My father has been passed away for many years. Five years ago my relationship then and my relationship now is very different. I think about him differently. When he was alive 10 years ago, it’s different. We morph, we change, we evolve. And so our first elephant is the idea of death.
The second one, which is pretty close to it, has to do with divorce. Come on, the fourth finger left hand, address where you go home to at night, that can change, and you go, “Okay, it’s over.” No, it’s not. It stays with you. It’s part of you. And it’s an elephant. How do you make peace with your elephant?
Third category. Employment. Switching jobs. You go, “I don’t work there anymore.” No, no, no, no. Your memories still live inside. You still have those.
So if you look at all three of these, our formula mathematically, can be stated as, “something ends a something, but it doesn’t change either the memory, or in this case, relationship”.
So what we want to do is we want to figure out how do we make peace with our elephants. How do we confront them, get comfortable with what carries on from our past going forward?
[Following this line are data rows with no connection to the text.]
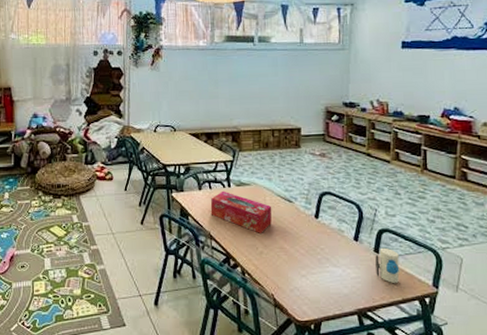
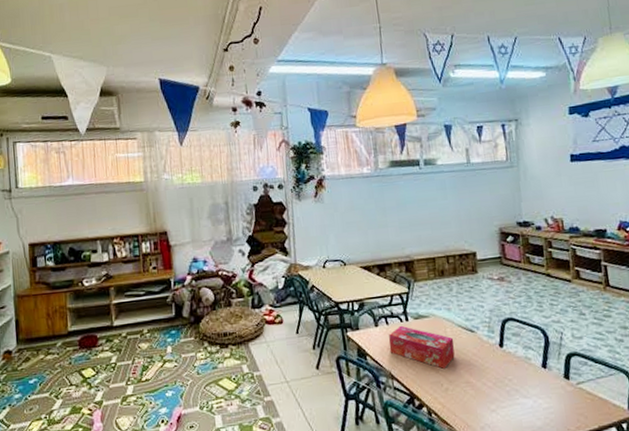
toy: present [375,247,401,283] -> none [566,372,594,411]

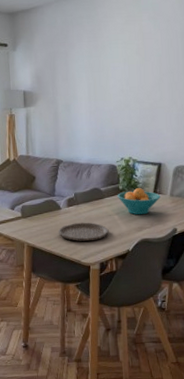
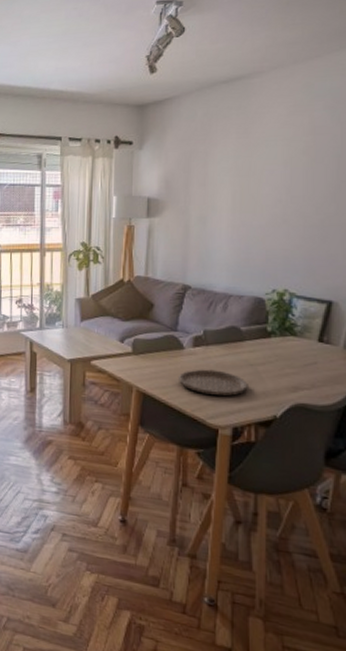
fruit bowl: present [117,188,160,215] -> none [264,332,328,370]

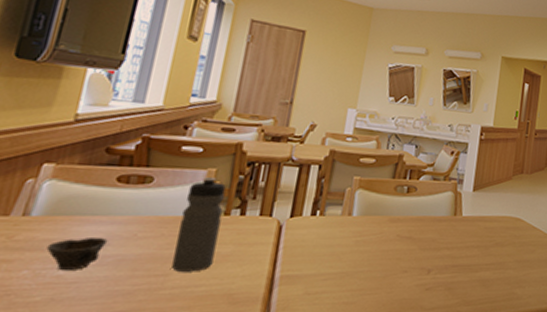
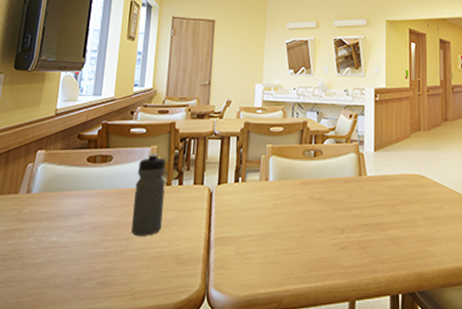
cup: present [46,238,108,271] -> none [44,209,85,238]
Here’s what we suggest. Number one, three-step process.
Please consider finishing this equation. We’re going to call it the Elephant Equation. And if you would, pick a small elephant, don’t pick a big one! Because, you’re learning a new process. Once you have that new process down, perfectly okay to move up the size of the elephant you wanna apply this process to. So finish the statement.
Then number two, try to figure out how do you hold it? Holding things is the same as the frame around a picture. It’s what highlights inside that picture, and that’s what we’re gonna share with you today.
Now, number three is easy to say, but it’s difficult to do, and it goes like this. Why don’t you hold the picture differently? It’ll make a nice difference in terms of making peace with your elephants.
So we’re looking at a picture here, it’s one of my favorites, where a fella is chiseling himself. I promise I have another one of a woman chiseling herself. So he’s creating his own future. That includes his past memories.
Now if you look at it, what does your eye see? We have a white frame around this.
What we’re gonna do is we’re gonna change colors and see if you see it differently. The picture’s not gonna change, but how you view it is going to be different, based on the frame.
So now we have the same painting, but do you see different colors, different hues? It didn’t change, but your view of it changes. Let’s do two more so you understand multiple descriptions of the very same experience is based on how you hold the experience, how you frame it.
Now we’ve had white and we’ve had a darker color. Going back to a lighter color, what do you see?
Remember, all of our experiences in the past are not what is accurate in terms of what actually happened. It’s how we hold them that gives us the interpretation of it. One more frame coming up.
Different color. Went to a darker color. Hard to see in this lighting. Blue. You see it differently.
Which one do you like? That’s really not the question. The question is, do you give yourself the option of changing how you hold an experience?
So it’s easy for me to say, you know, three steps, figure out what that full sentence is in terms of what ends.
Number two is make sure you know how you hold it.
Number three, change how you hold it.
Well, that’s not easy.
The elephant is not in the picture. The elephant is over here [the frame].
So at least you know where to start looking at how to change it.
Michael Grinder here. We all have elephants. How do we hold them? How do we change them? How do we make peace with an elephant?